Participating in mentorships is another powerful way for Spotifiers to grow and learn from other people in the company. We found that Mentors and Mentees were 52% more likely to earn a promotion than Non-Mentors and Mentees.
Mentorships are a common way for people to propel their careers and receive career advice. With Skill Exchange acting as an opportunity hub, Spotifiers looking to take that next step in their career can more easily find each other.
Lots of companies host hackathons — but few are able to build a true hacking culture. Skill Exchange provides a unique hack experience by allowing developers to browse through potential projects and find something interesting to work on. We’ve found that Hackers display more positive outcomes across all our metrics compared to Non-Hackers. They were 14% less likely to leave the company within one year, 22% more likely to earn a promotion within one year, 17% more likely to report high productivity, 17% more likely to report high frequency of achieving flow, and 8% more likely to report high satisfaction with their velocity.
By working closely with others on projects outside of their normal purview, developers gain the opportunity to connect and build community, learn new skills, learn how others do their work, and enjoy Spotify’s culture.
Calculating business impact
It’s important to emphasize that due to the caveats we shared in the methodology section, the results of this study are strictly correlational. However, if we assume a 100% direct causal relationship between the informal learning opportunities (embeds, mentorship, hacking) and the metrics defined in the methodology section, we can calculate the direct business impact of the availability of these learning opportunities.

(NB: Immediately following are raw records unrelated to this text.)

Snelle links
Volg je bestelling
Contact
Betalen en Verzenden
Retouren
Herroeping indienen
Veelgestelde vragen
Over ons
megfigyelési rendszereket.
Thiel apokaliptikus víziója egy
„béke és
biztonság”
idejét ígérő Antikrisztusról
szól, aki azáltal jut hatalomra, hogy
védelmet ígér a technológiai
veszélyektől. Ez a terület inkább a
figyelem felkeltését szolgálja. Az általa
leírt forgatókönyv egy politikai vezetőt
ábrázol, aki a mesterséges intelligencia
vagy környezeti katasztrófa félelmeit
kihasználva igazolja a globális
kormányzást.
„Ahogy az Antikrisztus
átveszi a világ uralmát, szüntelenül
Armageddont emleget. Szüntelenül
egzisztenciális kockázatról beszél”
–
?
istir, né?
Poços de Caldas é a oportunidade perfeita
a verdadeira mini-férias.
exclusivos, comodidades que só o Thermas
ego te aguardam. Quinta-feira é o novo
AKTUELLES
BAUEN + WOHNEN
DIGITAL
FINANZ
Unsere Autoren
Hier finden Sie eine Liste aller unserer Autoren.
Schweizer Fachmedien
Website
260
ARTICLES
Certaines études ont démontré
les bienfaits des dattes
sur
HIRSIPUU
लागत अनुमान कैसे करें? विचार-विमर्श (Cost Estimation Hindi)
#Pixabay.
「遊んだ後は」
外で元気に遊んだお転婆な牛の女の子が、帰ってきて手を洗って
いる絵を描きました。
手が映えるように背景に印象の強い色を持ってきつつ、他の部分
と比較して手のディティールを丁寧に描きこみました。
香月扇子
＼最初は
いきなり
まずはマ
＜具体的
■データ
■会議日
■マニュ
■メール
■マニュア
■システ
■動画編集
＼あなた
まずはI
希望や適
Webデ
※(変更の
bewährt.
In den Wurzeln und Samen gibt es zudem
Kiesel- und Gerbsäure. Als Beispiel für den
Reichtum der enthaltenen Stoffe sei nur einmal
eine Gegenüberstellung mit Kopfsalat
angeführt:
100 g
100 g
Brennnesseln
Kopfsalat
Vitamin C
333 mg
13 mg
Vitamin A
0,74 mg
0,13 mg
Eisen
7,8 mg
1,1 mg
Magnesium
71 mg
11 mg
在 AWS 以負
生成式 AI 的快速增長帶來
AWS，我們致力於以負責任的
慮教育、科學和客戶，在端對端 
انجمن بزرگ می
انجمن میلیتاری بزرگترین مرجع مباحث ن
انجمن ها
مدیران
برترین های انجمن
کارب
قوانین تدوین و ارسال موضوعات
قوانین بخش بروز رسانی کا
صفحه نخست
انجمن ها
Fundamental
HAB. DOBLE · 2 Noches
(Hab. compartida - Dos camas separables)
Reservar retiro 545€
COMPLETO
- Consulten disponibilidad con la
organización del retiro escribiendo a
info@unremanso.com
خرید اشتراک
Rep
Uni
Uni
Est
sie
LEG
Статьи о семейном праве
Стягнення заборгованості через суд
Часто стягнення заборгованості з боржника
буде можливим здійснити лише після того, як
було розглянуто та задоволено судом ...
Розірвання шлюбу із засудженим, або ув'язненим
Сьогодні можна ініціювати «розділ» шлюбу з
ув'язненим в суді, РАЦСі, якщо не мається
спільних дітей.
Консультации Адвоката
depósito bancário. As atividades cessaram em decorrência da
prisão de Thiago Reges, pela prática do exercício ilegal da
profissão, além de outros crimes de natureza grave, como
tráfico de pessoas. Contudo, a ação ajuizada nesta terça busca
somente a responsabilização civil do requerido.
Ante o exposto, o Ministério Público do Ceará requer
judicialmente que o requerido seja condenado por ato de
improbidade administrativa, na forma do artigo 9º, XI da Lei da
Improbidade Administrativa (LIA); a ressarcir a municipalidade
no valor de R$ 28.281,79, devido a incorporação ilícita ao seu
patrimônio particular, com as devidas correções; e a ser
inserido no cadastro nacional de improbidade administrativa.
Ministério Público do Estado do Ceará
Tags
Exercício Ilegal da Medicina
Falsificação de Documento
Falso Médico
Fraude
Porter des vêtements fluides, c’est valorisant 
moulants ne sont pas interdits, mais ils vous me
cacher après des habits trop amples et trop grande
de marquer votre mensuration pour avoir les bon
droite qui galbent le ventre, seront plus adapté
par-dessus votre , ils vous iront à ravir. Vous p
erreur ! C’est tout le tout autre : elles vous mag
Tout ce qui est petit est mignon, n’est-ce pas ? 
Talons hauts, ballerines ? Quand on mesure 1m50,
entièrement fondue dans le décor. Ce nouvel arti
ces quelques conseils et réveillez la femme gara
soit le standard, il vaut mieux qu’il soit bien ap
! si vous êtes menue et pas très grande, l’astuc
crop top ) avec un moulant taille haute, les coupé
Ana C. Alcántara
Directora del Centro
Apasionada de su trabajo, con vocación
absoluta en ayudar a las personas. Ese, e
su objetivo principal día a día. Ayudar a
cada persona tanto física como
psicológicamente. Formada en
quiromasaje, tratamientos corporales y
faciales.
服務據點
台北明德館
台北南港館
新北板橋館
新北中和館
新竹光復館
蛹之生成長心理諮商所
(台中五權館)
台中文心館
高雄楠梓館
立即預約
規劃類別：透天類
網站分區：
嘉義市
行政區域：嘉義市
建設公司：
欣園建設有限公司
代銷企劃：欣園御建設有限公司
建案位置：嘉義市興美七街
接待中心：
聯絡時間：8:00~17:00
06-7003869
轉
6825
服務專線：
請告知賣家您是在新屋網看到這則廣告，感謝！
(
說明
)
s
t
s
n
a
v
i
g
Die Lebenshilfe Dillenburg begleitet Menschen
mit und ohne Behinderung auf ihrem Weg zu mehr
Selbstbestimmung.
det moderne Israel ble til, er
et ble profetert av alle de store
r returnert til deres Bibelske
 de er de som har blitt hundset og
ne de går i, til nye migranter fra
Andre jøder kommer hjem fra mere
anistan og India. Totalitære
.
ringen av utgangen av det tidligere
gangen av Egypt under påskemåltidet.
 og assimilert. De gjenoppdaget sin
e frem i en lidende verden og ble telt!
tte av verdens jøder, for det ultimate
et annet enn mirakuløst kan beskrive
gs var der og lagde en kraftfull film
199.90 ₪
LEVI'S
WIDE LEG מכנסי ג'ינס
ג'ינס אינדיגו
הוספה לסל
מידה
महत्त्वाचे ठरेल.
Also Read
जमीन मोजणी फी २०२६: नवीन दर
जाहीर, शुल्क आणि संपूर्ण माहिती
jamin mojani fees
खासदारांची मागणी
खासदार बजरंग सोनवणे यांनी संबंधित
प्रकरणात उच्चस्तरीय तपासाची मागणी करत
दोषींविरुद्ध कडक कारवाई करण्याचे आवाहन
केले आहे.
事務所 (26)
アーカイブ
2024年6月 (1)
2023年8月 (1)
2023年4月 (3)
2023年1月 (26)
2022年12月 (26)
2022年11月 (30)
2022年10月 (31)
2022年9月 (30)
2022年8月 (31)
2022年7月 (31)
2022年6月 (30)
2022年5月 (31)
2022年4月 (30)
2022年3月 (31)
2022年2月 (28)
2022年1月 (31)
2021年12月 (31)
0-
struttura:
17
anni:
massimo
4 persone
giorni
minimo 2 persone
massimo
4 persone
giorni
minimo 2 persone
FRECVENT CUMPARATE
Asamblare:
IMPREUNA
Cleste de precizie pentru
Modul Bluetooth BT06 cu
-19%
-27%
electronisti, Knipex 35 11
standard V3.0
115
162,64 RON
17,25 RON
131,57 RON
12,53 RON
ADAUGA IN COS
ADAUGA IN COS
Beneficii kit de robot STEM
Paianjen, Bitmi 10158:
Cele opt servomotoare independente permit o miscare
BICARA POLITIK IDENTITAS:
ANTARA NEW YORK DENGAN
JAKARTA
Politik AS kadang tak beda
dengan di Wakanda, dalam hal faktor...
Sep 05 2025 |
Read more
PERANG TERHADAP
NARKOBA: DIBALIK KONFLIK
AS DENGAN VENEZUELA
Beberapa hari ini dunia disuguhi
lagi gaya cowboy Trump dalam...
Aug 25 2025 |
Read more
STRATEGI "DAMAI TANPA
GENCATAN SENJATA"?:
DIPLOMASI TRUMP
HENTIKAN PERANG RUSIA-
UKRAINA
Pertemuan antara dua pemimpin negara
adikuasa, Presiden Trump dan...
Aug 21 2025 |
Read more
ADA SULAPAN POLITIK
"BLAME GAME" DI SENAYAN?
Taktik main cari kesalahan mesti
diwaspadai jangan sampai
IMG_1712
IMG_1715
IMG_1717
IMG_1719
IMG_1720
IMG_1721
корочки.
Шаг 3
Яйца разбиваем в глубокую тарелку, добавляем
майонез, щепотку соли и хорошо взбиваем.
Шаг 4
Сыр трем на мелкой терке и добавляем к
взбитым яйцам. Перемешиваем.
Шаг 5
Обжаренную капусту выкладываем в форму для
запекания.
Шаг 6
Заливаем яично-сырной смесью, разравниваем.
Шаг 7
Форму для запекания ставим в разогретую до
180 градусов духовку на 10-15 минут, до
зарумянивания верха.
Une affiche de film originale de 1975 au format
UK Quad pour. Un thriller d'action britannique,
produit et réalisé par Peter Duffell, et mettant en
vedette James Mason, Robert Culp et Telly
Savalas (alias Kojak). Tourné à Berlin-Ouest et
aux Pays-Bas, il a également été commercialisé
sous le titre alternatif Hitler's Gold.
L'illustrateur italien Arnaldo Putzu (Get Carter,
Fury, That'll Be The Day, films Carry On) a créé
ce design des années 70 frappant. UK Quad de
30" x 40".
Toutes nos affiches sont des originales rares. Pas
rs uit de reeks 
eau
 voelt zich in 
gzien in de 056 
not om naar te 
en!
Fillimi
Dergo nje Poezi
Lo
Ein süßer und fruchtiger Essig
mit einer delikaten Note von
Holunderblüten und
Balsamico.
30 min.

Under these assumptions, given the overall 15% reduction in attrition in the Learners group (sample size = 1,000 per year), we can estimate that Spotify saved 20 employees per year over the course of the observed two years. Replacing lost developers is no small feat. US industry reports estimate that average recruitment costs, excluding the new hire’s salary and compensation, can amount to $50,000 USD per developer. For our example, this translates to up to $1M in savings for every 20 employees staying on board, or $2M in savings across our total observation period. These estimates can vary on factors such as country of employment, level of seniority and expertise, and on the current recruitment practices of an organization.
Using similar calcuations, we can estimate that Skill Exchange also helped approximately:
- 60 employees earn a promotion per year (120 total)
- 90 employees feel more productive per year (180 total)
- 60 people achieve higher levels of flow (120 total)
- 50 people feel more satisfied with their engineering velocity (100 total)
This goes to show how much there is to gain by investing in employee growth and development through opportunities that can be offered via solutions like Skill Exchange.
Why this matters
Sure, it’s easy to keep track of how many employees are watching training videos or attending a “formal” class. But when it comes to how employees network and work together, the process of collecting that data isn’t always so clear. Being able to quantify the business impact of learning and development goes a long way in helping understand why investing in it is so important. As Spotify’s learning culture continues to grow, with it comes happy and thriving employees who are more productive and more likely to stay at the company.
Skill Exchange is the foundation of Spotify’s learning culture. Not only does it help accelerate business-critical employee metrics, but it also empowers us with the data we need to measure those outcomes. Skill Exchange’s backend database, which tracks employee engagement with these opportunities, helps fill in the gap that many companies are missing - data on the impact of informal learning. How employees develop their skills and careers is complicated, but Skill Exchange helps make the learning journey less murky.